Initially, it was a defensive mansion which was burnt down in 1656.
In 1680, Piotr Komierowski built a one-floor Baroque mansion in its place.
Centuries passed and the Komierowskis from Komierowo kept increasing their estate and the political influence reaching further and further beyond the boundaries of their major seat. At the turn of the 19th20thcentury, Roman Komierowski modified the Baroque mansion, changing it into a Pseudo-Gothic palace according to the design by Wiktor Stabrowski. Following the death of Roman Komierowski, the estate was inherited by his son, Tomasz, who extended the palace in the NeoBaroque and Classicist style in 1924–1929 according to the design by architect Adam Ciborowski.

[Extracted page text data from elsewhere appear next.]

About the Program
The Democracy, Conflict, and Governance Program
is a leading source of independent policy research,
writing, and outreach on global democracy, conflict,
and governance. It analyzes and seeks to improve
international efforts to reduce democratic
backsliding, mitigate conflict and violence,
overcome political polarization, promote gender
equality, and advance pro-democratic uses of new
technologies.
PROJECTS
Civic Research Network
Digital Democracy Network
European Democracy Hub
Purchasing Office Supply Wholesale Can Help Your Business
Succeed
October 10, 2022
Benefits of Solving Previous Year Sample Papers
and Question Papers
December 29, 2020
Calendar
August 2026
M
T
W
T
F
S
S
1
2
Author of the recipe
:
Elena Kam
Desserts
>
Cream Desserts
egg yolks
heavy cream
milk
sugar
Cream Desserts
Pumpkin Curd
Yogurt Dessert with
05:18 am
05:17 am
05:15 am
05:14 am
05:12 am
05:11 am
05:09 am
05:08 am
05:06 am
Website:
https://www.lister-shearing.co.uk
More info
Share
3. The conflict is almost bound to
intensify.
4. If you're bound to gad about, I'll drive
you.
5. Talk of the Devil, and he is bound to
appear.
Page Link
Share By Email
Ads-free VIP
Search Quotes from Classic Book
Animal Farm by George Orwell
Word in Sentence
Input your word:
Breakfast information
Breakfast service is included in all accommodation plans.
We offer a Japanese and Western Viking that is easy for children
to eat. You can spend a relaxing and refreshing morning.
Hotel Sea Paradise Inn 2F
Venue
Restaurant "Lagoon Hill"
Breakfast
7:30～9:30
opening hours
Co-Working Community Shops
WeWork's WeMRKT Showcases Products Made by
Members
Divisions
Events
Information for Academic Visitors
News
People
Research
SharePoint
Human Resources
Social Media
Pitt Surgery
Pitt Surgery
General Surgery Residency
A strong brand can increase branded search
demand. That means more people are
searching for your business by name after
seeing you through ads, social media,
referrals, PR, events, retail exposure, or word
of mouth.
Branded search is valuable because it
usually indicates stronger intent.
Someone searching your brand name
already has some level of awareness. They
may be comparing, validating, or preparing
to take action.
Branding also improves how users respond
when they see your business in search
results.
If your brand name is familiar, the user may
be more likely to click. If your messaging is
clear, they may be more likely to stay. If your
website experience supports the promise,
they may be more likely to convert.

The last holder of Komierowo, Tomasz, was shot by the Nazis in September 1939 and the Nazi Germany established its seat in the palace, staying there until Poland came under the Soviet rule. The war did not spare the palace collections, the library and the collection of family portraits which were gathered starting from the 15thcentury with utmost care. In the post-war period, the palace had different functions, including a work centre for prisoners, a warehouse, a seat of the State Agricultural Farm (PGR) and a centre of young riders’ camp. The son of the last owner of the estate, Andrzej, lived outside Poland after the war. He returned to Poland in 1991 when the Act on returning estates to their legitimate owners was to come in force. Unfortunately, the act did not come true and Andrzej (fifth from the left) and his wife Janina Komierowska (first from the left) spent the last years of their life in Sępólno Krajeńskie. He died in 1994 in Bydgoszcz. According to his request, he was buried in the cemetery in Komierowo.
In 2003, the palace was bought from the Treasury by the Mazovian family line.